## [WHAT YOU WILL DO]
1) According to the article on the Vergina royal tomb, in what year were the three royal Macedonian burials excavated?
2) Continue the article on the Vergina royal tomb, picking up after its final sentence.

[[ EXCERPTED PASSAGE, beginning ]]

Alexander the Great's "Crown," Shield Discovered?

Sara Goudarzi
for National Geographic News

An ancient Greek tomb thought to have held the body of Alexander the Great's father is actually that of Alexander's half brother, researchers say.

This may mean that some of the artifacts found in the tomb—including a helmet, shield, and silver "crown"—originally belonged to Alexander the Great himself. Alexander's half brother is thought to have claimed these royal trappings after Alexander's death.


An artist's rendering depicts Alexander the Great landing during a campaign in Asia. A new analysis of a tomb excavated in Greece in the 1970s suggests that it is the last resting place of Alexander the Great's half brother and not his father, as was previously believed. The new interpretation may mean that artifacts found in the tombs, including a shield, "crown," and scepter, once belonged to Alexander the Great himself. Illustration by Tom Lovell/NGS

The tomb was one of three royal Macedonian burials excavated in 1977 by archaeologists working in the northern Greek village of Vergina.

Excavators at the time found richly appointed graves with artifacts including a unique silver headband, an iron helmet, and a ceremonial shield, along with a panoply of weapons and an object initially identified as a scepter.

[[ EXCERPTED PASSAGE, end ]]
[[ SOURCE DATA, beginning ]]

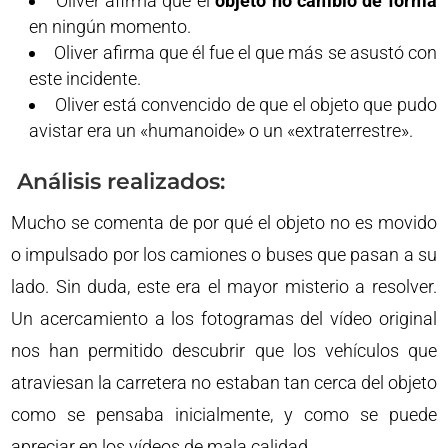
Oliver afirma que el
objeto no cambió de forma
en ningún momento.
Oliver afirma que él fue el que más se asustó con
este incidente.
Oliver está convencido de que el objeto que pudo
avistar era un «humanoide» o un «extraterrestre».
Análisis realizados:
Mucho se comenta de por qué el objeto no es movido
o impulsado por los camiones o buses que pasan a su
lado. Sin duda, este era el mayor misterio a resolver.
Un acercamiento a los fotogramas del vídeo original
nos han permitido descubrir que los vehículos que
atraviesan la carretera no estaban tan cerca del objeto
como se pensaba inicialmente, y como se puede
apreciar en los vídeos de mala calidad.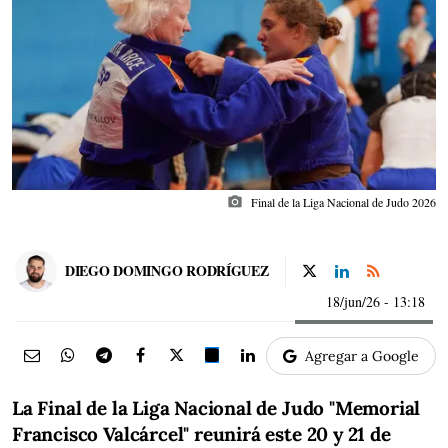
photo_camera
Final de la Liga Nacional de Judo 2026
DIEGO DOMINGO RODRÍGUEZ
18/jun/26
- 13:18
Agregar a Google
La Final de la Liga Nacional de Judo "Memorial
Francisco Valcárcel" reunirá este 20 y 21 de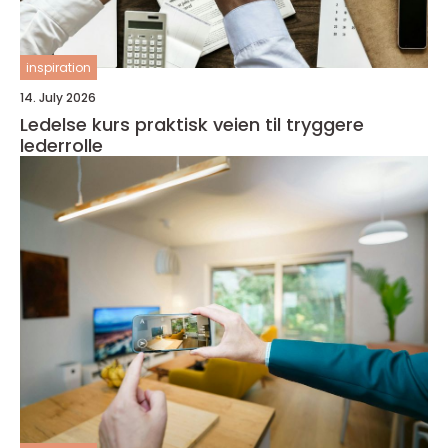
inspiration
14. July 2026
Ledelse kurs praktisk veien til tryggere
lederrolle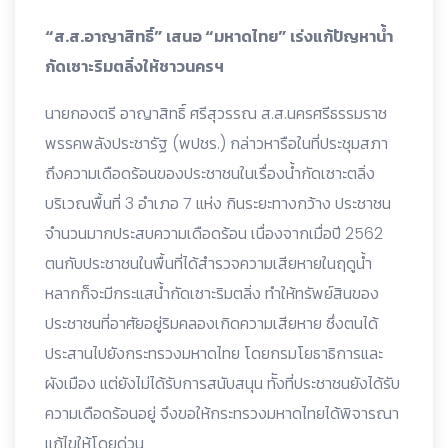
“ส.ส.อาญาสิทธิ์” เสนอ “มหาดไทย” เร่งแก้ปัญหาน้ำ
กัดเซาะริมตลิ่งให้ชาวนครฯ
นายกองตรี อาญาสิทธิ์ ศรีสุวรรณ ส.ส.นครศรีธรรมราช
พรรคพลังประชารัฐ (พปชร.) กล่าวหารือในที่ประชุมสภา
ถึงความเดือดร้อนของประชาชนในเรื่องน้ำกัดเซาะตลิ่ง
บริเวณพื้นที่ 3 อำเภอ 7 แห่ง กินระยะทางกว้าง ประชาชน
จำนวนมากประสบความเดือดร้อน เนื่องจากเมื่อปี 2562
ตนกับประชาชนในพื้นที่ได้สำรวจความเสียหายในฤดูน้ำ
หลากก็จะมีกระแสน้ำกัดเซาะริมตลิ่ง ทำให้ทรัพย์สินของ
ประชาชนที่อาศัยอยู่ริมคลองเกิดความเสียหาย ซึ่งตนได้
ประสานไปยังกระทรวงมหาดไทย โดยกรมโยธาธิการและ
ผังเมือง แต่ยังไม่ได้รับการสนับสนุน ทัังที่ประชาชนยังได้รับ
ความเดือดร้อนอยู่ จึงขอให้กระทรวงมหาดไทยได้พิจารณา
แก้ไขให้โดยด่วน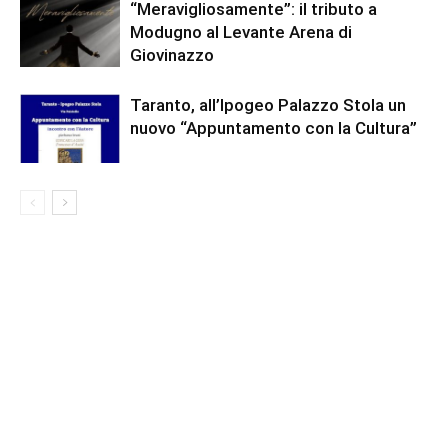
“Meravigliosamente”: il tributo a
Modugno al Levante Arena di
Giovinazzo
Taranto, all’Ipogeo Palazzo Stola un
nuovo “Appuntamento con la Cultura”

[[ SOURCE DATA, end ]]

## [RESULTS BY TASK]
1) 1977

2)
"[Archaeologists] announced that the burial in the main chamber of the large rich [tomb] was that of Philip II, father of Alexander the Great, who was assassinated in 336 B.C," said Eugene N. Borza, professor emeritus of ancient history at Pennsylvania State University.

But recent analyses of the tombs and the paintings, pottery, and other artifacts found there, suggest that the burials are in fact one generation more recent than had previously been thought, Borza said.

"Regarding the paraphernalia we attribute to Alexander, no single item constitutes proof, but the quality of the argument increases with the quantity of information," he said.

"We believe that it is likely that this material was Alexander's. As for the dating of the tombs themselves, this is virtually certain."